I tend to find snack food-oriented ads especially annoying; I realize selling junk foods to an overweight nation pretty much gets itself done, but that is no excuse for the devil-may-care attitudes evinced in the patronizing tripe-cum-ad copy. Apparently, if something is so good people will buy it regardless of how you promote it, you can give the campaign the same level of consideration that you would extend to potato mold with no visible effects; that is, unless the campaign is so mind-bogglingly retarded we choose to boycott our toaster pastries until the next ad cycle, because even some fatties have standards. Kellogg.

Port-a-Tarts: A girl gets an unwelcome, geeky visitor at her front door, but she can’t run away, because she’s in the middle of eating. Eating what? A Pop-Tart. Luckily, there are these new smaller, breakaway “to-go” Pop-Tarts, and she flees with her social standing unblemished. I want the name of the research employee who started at the dry, pasty cracker filled with cloying “fruity” sweetness that is a Pop Tart and decided that its biggest problem was that it’s just not portable… enough. [Especially when we all know that the problem with Pop Tarts is they’re not Toaster Strudels, which do need to be more portable, because yum, and also because eating them in the car is a nightmare.] I also want the name of the concept designer, because I’m calling his mother and telling her that she failed to teach her children proper social behaviors and therefore sucks at life.
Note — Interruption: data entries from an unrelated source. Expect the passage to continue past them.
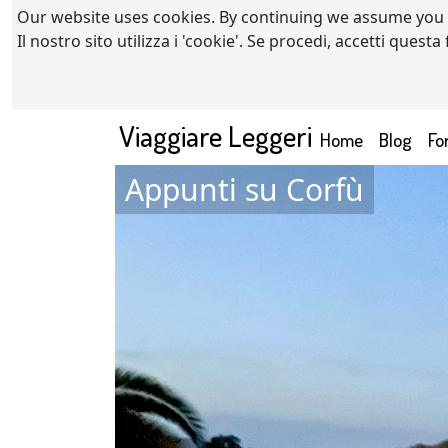
Our website uses cookies. By continuing we assume you
Il nostro sito utilizza i 'cookie'. Se procedi, accetti quest
Viaggiare Leggeri
(current)
Home
Blog
Fo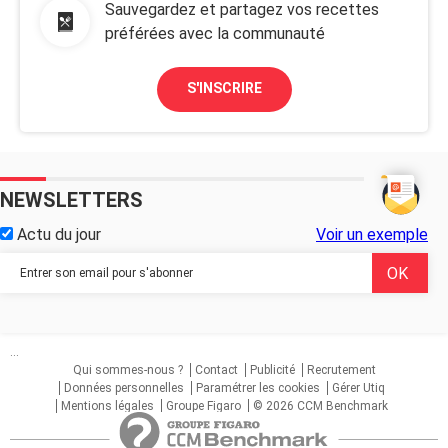
Sauvegardez et partagez vos recettes
préférées avec la communauté
S'INSCRIRE
NEWSLETTERS
Actu du jour
Voir un exemple
...
Qui sommes-nous ?
Contact
Publicité
Recrutement
Données personnelles
Paramétrer les cookies
Gérer Utiq
Mentions légales
Groupe Figaro
© 2026 CCM Benchmark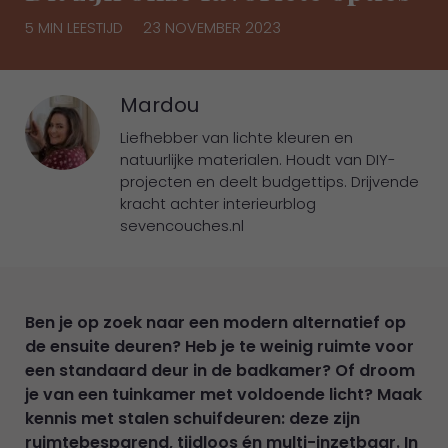
5 MIN LEESTIJD
23 NOVEMBER 2023
Mardou
Liefhebber van lichte kleuren en
natuurlijke materialen. Houdt van DIY-
projecten en deelt budgettips. Drijvende
kracht achter interieurblog
sevencouches.nl
Ben je op zoek naar een modern alternatief op
de ensuite deuren? Heb je te weinig ruimte voor
een standaard deur in de badkamer? Of droom
je van een tuinkamer met voldoende licht? Maak
kennis met stalen schuifdeuren: deze zijn
ruimtebesparend, tijdloos én multi-inzetbaar. In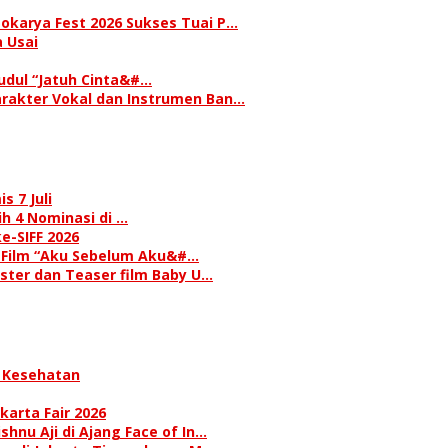
okarya Fest 2026 Sukses Tuai P…
 Usai
judul “Jatuh Cinta&#…
rakter Vokal dan Instrumen Ban…
s 7 Juli
h 4 Nominasi di …
e-SIFF 2026
i Film “Aku Sebelum Aku&#…
oster dan Teaser film Baby U…
 Kesehatan
karta Fair 2026
hnu Aji di Ajang Face of In…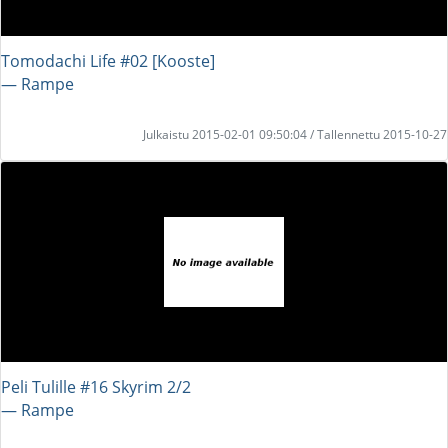
Tomodachi Life #02 [Kooste]
― Rampe
Julkaistu 2015-02-01 09:50:04 / Tallennettu 2015-10-27
Peli Tulille #16 Skyrim 2/2
― Rampe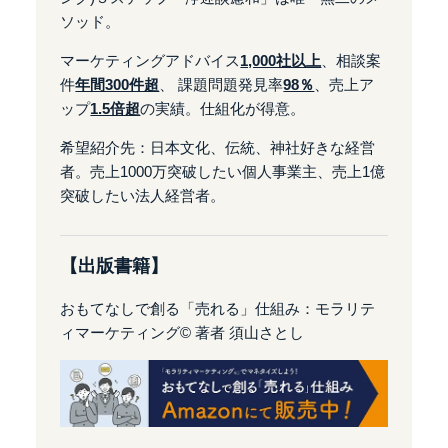
ソッド。
マーケティングアドバイス
1,000社以上
、相談案
件
年間300件超
、
課題問題発見率
98％
、売上ア
ップ
1.5倍超
の実績。仕組化が得意。
希望紹介先：日本文化、伝統、神社好きな経営
者。売上1000万突破したい個人事業主、売上1億
突破したい法人経営者。
【出版書籍】
おもてなしで創る「売れる」仕組み：モラリテ
ィマーケティング©️ 著者 須山さとし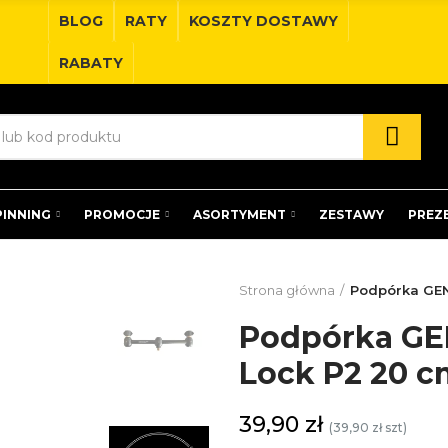
BLOG
RATY
KOSZTY DOSTAWY
RABATY
PINNING
PROMOCJE
ASORTYMENT
ZESTAWY
PREZ
Strona główna
Podpórka GEN
Podpórka GE
Lock P2 20 c
39,90 zł
(39,90 zł szt)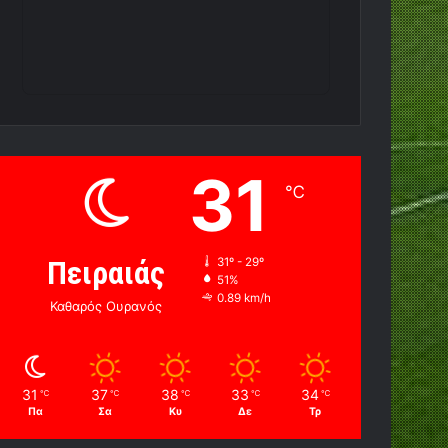
31
℃
Πειραιάς
31º - 29º
51%
0.89 km/h
Καθαρός Ουρανός
31
37
38
33
34
℃
℃
℃
℃
℃
Πα
Σα
Κυ
Δε
Τρ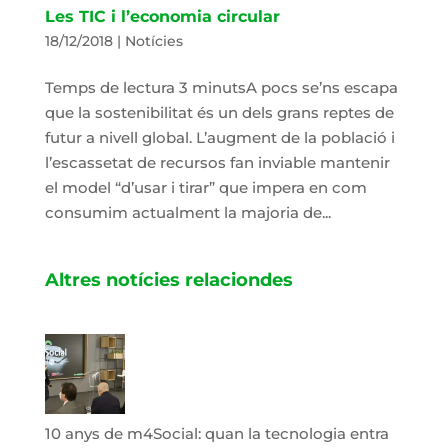
Les TIC i l’economia circular
18/12/2018
|
Notícies
Temps de lectura 3 minutsA pocs se’ns escapa
que la sostenibilitat és un dels grans reptes de
futur a nivell global. L’augment de la població i
l’escassetat de recursos fan inviable mantenir
el model “d’usar i tirar” que impera en com
consumim actualment la majoria de...
Altres notícies relaciondes
10 anys de m4Social: quan la tecnologia entra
Zombies of the Corn: Who thought using a digitally recreated Orville Redenbacher in the new popcorn campaign was a good idea? First, we all know that Orville is dead. The entire world is clued into this. Second, the animation is choppy, which makes it even creepier. Third, NosferOrville is grooving on his iPod while he pops some corn for a family that, for unknown reasons, does not run screaming from the house at the sight of the reanimated corpse of a popcorn mogul. I admittedly have a thing with dead bodies, so using a dead guy to sell food seems really counterintuitive to me, but the iPod? Do we really need to be told that popcorn is still hip? Are we that worried about people buying jumbo tubs of soy nuts with butter-flavored sauce to complement their viewing of Pirates of the Carribean? I think popcorn is safe enough to leave its founder in the ground; every time this commercial comes on I shudder, scramble for the clicker, and picture Jeremy Bentham in his cupboard enjoying a warm, dead chuckle at my expense.

Iron McChef: This one has gotten some press of late, and rightly so; I wasn’t aware that Iron Chef was even sponsored by McDonald’s until the brouhaha with the “totally unintentional” subliminal ad. Now, I hate all subliminal advertising; if you wanna bypass free will to get people to consume your product, there is a place for you, and that place is Soviet Russia. But my problem is… McDonald’s? It’s the fucking Food Network; the network that celebrates the enjoyment, preparation and consumption of good food. There wasn’t a restaurant of substance willing to foot the bill? I find that more insulting than the violation of my subconscious, like, if I’m getting out of bed at 2:00 am to satisfy an inexplicable craving, it better be for some fucking foie gras.

Now, I’m not saying that all commercials are worthless bids for your cash and attention; all of the crap ads just made me appreciate the Chef Boyardee Ravioli Tin Man being chased by a horde brandishing can openers just that much more. [This one also scored highly with me because they really put some thought into casting the Tin Man, and damned if I didn’t think it was Jack Haley himself—maybe they got a two-fer at the cemetery?] The convenience store hunter lying in wait for beef jerky while camouflaged as a freezer case also made me giggle. I question the term ‘snapalope’—but only because I came up with ‘jerkalope’, which I think would have been an even better campaign: a Blair Witch trek into the woods, hunting the fabled jerkalope. The terror. The snap of a twig. The jerkalope is REAL! And it bounces after you with big, yellow, plastic-wrapper teeth—and vengeance! I think it's just funnier.

But I wouldn’t sit through four hours of contact sports for any of them.